Task instructions: Copy the text from the records word for word, beginning at the line that contains "Feedback und Kontakt" and stopping after the line that contains "zur Umsetzung der".

-- -- --

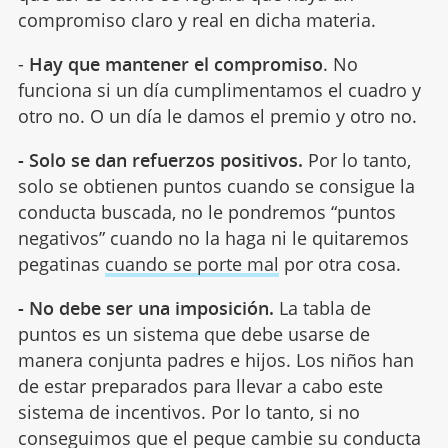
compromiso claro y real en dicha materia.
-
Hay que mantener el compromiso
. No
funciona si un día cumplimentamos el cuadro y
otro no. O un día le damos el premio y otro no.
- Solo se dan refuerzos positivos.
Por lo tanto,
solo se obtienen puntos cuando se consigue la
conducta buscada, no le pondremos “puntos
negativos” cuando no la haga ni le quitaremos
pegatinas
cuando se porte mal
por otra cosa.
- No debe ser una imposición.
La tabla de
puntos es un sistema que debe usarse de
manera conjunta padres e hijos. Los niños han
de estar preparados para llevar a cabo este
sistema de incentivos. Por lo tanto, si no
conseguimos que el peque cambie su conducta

-- -- --

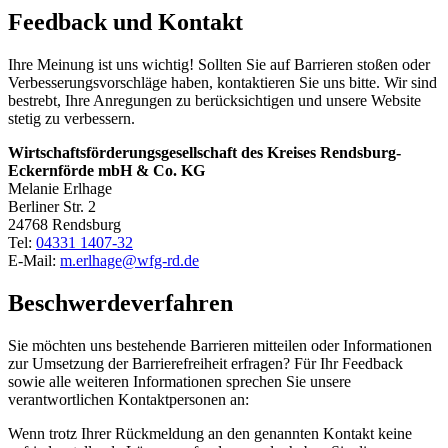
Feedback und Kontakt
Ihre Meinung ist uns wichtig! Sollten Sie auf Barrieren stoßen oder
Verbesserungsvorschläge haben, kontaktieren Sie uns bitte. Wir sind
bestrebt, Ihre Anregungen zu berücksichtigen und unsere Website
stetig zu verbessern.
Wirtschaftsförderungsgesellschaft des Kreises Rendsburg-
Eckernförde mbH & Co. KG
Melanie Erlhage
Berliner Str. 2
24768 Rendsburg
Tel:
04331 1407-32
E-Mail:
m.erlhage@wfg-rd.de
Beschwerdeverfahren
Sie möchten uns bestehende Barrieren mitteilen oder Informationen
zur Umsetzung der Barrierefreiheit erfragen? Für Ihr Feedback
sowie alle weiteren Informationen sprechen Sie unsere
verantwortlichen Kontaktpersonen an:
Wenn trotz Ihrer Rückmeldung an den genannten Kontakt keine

-- -- --

Answer to this problem:
Feedback und Kontakt
Ihre Meinung ist uns wichtig! Sollten Sie auf Barrieren stoßen oder
Verbesserungsvorschläge haben, kontaktieren Sie uns bitte. Wir sind
bestrebt, Ihre Anregungen zu berücksichtigen und unsere Website
stetig zu verbessern.
Wirtschaftsförderungsgesellschaft des Kreises Rendsburg-
Eckernförde mbH & Co. KG
Melanie Erlhage
Berliner Str. 2
24768 Rendsburg
Tel:
04331 1407-32
E-Mail:
m.erlhage@wfg-rd.de
Beschwerdeverfahren
Sie möchten uns bestehende Barrieren mitteilen oder Informationen
zur Umsetzung der Barrierefreiheit erfragen? Für Ihr Feedback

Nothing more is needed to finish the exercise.